Je voudrais, en terminant, vous dire que ce qu'on a entendu ici, manifestement le Conseil doit continuer son travail, mais on a compris aussi que pour le continuer, ce travail, vous avez besoin de moyens supplémentaires. Parce que, quand on regarde la panoplie de groupements de toutes sortes qui gravitent autour des personnes âgées, on a tendance à se dire: Il y a tellement de monde qui s'en occupe, ça doit bien aller, ça doit être assez fantastique. Mais cependant, quand on écoute attentivement ce que les gens ont à nous dire venant de différents secteurs et faisant différents travaux et différents types d'actions, on découvre que la personne âgée au Québec vieillit, dans certains cas, très mal. À la toute fin, gardez le cap sur l'idée de naître ailleurs et de vieillir ici. Gardez le cap là-dessus parce qu'on a toujours l'impression, nous, quand on regarde ça de l'extérieur, que les personnes âgées, c'est soit des anglophones, francophones. De notre côté, c'est des bons Canadiens français catholiques et que c'est toujours la même race de monde. Mais ce n'est tellement pas vrai aujourd'hui. Le monde des aînés est de plus en plus... il représente, il est à l'image de la société de plus en plus multiculturelle, multiethnique et ils parlent plusieurs langues.

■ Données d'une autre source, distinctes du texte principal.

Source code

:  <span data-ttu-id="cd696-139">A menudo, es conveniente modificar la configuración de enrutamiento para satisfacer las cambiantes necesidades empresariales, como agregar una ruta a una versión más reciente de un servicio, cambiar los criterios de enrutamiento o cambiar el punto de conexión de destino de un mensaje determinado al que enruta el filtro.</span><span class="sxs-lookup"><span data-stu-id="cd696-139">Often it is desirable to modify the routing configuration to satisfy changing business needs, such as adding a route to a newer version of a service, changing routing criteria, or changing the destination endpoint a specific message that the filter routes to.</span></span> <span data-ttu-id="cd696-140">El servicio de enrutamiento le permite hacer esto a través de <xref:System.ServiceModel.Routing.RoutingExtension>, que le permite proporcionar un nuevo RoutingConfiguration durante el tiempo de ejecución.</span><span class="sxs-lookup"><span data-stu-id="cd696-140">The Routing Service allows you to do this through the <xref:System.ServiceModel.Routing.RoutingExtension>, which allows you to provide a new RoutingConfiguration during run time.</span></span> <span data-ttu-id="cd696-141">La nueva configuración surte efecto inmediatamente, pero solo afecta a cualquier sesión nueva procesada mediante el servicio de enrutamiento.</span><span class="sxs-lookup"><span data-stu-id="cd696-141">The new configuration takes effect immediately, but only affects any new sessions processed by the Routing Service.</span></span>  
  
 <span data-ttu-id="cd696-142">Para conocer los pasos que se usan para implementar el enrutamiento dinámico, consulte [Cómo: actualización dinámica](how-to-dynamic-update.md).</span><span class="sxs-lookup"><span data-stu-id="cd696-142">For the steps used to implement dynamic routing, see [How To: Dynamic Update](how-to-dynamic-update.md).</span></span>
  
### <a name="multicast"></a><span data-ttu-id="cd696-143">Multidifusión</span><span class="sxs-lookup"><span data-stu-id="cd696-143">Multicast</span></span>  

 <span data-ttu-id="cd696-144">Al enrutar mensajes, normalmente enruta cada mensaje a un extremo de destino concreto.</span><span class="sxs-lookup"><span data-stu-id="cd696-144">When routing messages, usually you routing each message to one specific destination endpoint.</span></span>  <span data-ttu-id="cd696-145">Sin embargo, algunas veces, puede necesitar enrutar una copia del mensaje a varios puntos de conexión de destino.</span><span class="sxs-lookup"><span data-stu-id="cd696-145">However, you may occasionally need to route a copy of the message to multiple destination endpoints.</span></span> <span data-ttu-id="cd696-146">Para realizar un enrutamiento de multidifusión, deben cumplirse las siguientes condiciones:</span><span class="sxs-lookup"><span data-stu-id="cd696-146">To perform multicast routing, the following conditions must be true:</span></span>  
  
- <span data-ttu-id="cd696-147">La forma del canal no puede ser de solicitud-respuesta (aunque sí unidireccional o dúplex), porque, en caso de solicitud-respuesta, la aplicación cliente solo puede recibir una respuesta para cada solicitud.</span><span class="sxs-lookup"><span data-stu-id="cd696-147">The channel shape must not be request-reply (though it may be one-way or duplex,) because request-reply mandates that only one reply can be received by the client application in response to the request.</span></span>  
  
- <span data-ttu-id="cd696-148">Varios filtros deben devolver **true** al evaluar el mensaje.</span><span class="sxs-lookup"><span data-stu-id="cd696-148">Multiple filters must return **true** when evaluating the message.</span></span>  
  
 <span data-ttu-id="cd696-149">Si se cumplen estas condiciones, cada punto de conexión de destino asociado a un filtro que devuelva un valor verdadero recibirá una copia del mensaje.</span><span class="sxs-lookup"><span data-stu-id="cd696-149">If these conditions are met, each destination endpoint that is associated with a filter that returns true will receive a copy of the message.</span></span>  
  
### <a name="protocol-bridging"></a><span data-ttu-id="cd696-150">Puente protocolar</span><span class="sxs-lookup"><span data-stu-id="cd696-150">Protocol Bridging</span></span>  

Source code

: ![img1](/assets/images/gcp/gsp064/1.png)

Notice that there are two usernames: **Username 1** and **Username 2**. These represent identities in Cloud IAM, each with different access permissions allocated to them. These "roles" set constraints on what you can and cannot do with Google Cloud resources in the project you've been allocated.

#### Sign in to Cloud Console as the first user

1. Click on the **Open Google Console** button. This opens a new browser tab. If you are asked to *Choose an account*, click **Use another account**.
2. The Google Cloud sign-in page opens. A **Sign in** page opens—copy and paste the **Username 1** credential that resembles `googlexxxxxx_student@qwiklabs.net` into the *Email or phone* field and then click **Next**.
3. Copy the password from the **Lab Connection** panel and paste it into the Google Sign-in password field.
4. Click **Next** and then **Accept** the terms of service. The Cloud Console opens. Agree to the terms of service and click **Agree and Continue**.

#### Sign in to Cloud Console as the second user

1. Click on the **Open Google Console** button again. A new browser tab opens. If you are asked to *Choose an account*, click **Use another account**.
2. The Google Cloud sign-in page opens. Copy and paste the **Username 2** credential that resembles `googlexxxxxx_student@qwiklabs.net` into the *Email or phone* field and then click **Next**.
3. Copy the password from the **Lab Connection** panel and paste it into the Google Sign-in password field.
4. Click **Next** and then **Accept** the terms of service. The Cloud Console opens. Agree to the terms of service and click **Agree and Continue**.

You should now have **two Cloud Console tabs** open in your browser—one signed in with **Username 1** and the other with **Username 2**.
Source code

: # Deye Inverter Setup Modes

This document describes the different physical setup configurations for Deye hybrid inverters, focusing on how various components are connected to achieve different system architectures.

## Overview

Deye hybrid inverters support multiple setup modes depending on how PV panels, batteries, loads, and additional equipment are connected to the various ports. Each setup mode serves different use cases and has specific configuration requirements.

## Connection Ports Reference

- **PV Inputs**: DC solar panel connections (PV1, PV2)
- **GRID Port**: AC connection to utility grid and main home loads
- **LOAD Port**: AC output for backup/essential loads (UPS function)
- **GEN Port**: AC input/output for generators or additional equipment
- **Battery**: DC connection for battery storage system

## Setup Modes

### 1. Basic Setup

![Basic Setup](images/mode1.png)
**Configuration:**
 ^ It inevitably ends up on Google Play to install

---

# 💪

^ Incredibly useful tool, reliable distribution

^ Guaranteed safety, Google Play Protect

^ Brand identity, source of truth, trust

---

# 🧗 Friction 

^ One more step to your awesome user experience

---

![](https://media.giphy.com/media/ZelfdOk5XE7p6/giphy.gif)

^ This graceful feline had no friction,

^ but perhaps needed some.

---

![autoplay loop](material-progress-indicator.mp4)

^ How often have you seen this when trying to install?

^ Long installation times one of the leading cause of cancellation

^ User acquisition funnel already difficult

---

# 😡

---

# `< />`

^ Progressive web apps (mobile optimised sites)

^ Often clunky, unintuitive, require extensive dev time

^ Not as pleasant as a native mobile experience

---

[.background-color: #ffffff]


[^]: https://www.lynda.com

Alors, Mme la présidente, soyez assurée que les membre de cette commission ont fait ces travaux avec beaucoup d'à propos et avec beaucoup de sérieux. On a été studieux dans notre travail. Et les messages qu'on aura à passer, on va les passer autant que possible aux bonnes personnes. Merci infiniment et bonne chance!


Mémoires déposés

Alors, je voudrais souligner aux membres de la commission qu'on va déposer la liste des mémoires suivants: l'Alliance des associations de retraités et d'aînés du Québec, l'Association québécoise de défense des droits des personnes retraitées et préretraitées, la Fédération... c'est la Canadian Jewish Association qui a déposé un mémoire, l'Ordre des infirmières et infirmiers du Québec et la Table régionale des aînés de Chaudière-Appalaches.

Alors, je voudrais maintenant lever la séance et vous informer qu'on aura à se revoir sur le Conseil des aînés un peu plus tard. Merci infiniment.